Para quem não é familiarizado com o tema, o primeiro aprendizado é saber que a administração penitenciária é um assunto a ser evitado o máximo possível pelos dirigentes políticos: dificilmente os investimentos são de longo prazo e os governos não costumam enxergar lucros eleitorais em medidas de curto prazo. Como vimos no começo, é um assunto invisibilizado. A população enxerga viaturas nas ruas, policiais ostensivos, ocorrências no noticiário sobre prisões.

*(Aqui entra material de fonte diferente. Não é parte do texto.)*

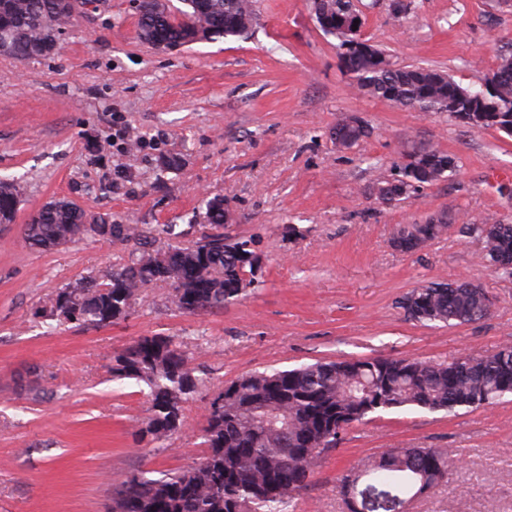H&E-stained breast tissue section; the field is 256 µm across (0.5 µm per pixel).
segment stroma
<instances>
[{
    "mask_svg": "<svg viewBox=\"0 0 512 512\" xmlns=\"http://www.w3.org/2000/svg\"><path fill=\"white\" fill-rule=\"evenodd\" d=\"M362 0V34L392 62L449 72L477 86L512 53V0ZM247 37L173 49L144 41L135 0H94L37 59L0 56V180L20 188L0 229V512H105L112 485L137 471L199 459L204 405L232 380L318 361L485 356L512 345V276L480 264L483 243L452 224L422 251L391 240L439 212L512 224V137L447 114L407 112L359 94L310 0H257ZM370 134L337 149L336 123ZM156 149L112 145L115 121ZM454 156L455 181L386 208L370 194L404 141ZM176 158L178 167L161 163ZM224 201V234L251 237L258 284L221 310L184 313L165 284L146 289L105 327L48 325L32 312L59 288L124 264L131 245L105 238L41 252L24 241L29 215L67 198L116 224H201L202 198ZM299 236H289L288 225ZM466 280L492 300L463 325L409 319L399 302L432 281ZM142 336L187 342L207 385L184 427L135 447L150 415L134 381L112 376V354ZM450 448L462 466L409 501L408 512H512V394L454 413L375 414L321 457L296 512H348L343 477L393 448Z\"/></svg>",
    "mask_w": 512,
    "mask_h": 512,
    "instance_id": "stroma-1",
    "label": "stroma"
}]
</instances>
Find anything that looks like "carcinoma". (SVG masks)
Returning a JSON list of instances; mask_svg holds the SVG:
<instances>
[{
    "label": "carcinoma",
    "instance_id": "1",
    "mask_svg": "<svg viewBox=\"0 0 512 512\" xmlns=\"http://www.w3.org/2000/svg\"><path fill=\"white\" fill-rule=\"evenodd\" d=\"M90 0H5L0 7V47L17 59L44 57L54 50L63 29L73 24ZM172 9L166 0H138V26L144 40L160 37L168 45L198 40L242 38L260 24L254 0H180ZM314 15L329 21L323 32L336 40L340 60L353 88L407 111L446 112L466 127L495 129L512 136V55L501 56L497 68L477 88L464 87L447 72L423 65H394L385 52L370 46L356 60L365 18L356 0H313ZM359 24H354V21ZM368 126L352 116L336 124L332 138L350 149L368 137ZM458 172L454 156L431 144L404 147L390 178L372 186L379 203L395 207ZM0 213L19 202V191L0 181ZM209 233L193 244L166 251L148 246L164 237L179 239L171 224L140 227L112 224L104 237L134 242L128 262L97 278L60 290L48 307L35 315L74 327H100L127 315L139 292L157 283L172 291L183 312L222 309L246 295L261 270L252 238L224 240V200H203ZM483 242L480 262L512 275V224L493 216L470 222L465 215L433 213L400 228L391 244L414 254L441 238L453 223ZM84 210L69 200L50 201L25 225L30 248L47 251L96 236ZM408 318L421 322L463 324L489 315L491 300L468 281L431 282L401 301ZM113 376L146 386L152 415L135 431L136 442L162 441L184 425V406L206 386L191 366L186 348L154 336L134 341L112 356ZM512 369V346L483 356L459 355L449 361L418 359L316 362L295 369L254 372L220 392L223 402L206 406L197 462L174 471L130 473L112 489V512H290L295 496L312 482L317 459L334 449L343 427L372 414L401 410L448 411L491 405L509 393L505 371ZM451 449L395 448L362 473L366 484L405 502L421 484L435 488L448 481L455 465ZM288 467L294 490L269 483L266 472Z\"/></svg>",
    "mask_w": 512,
    "mask_h": 512
}]
</instances>
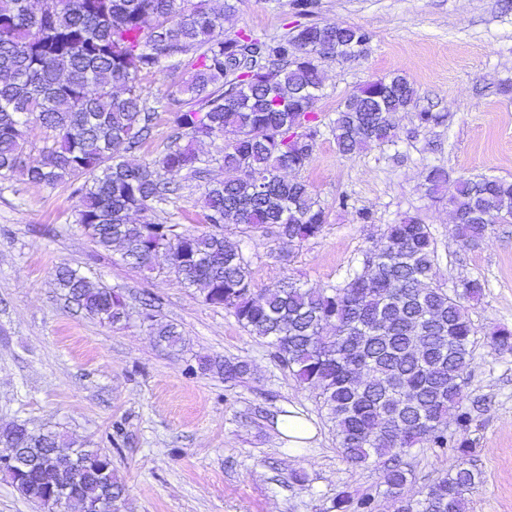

Um presídio bem administrado não vira notícia.
O segundo aprendizado é que vale para a administração penitenciária todas as discussões recorrentes da segurança pública, mesmo que não seja expresso que é parte desta: a Constituição Federal foi evasiva no assunto, não temos um planejamento estratégico do que queremos, temos iniciativas desencontradas e não temos a aplicação de boas práticas de gestão pública.
Como exemplo dessa ausência de gestão pública, podemos citar a criação da Polícia Penal: por que não foi incluída no rol do art.144 da Constituição Federal ao tempo da Assembleia Constituinte, se faz parte do sistema de justiça criminal? Pelo mesmo motivo das discussões estéreis sobre a Guarda Civil ser ou não uma força policial: lobby contrário das demais forças policiais. Desde dezembro de 2019, quando houve a inclusão da Polícia Penal no texto constitucional, não cabe mais discussão sobre a sua existência. No entanto, como será a regulamentação da Polícia Penal, sem sabermos que administração penitenciária queremos? Como ficam as atividades-fim e atividades-meio, algo que também é discutido nas forças policiais estabelecidas anteriormente? Não cabe falar, por exemplo, em privatização de presídios sem responder essas perguntas.
O nosso objetivo, como de costume, não é responder essas perguntas. É defender a necessidade dessa pauta estar no debate eleitoral. São diretrizes para avaliar o que foi feito pelas pessoas no comando executivo e nas cadeiras do legislativo e que buscam a reeleição e, ao mesmo tempo, avaliar as propostas que as novas candidaturas possam ter sobre o assunto. O que não podemos admitir são candidaturas silentes sobre o tema. Não lidar com ele, como vimos, pode resultar em mortes de quem está preso, livre ou trabalha na administração penitenciária. Não podemos normalizar mortes por inércia ou má gestão pública.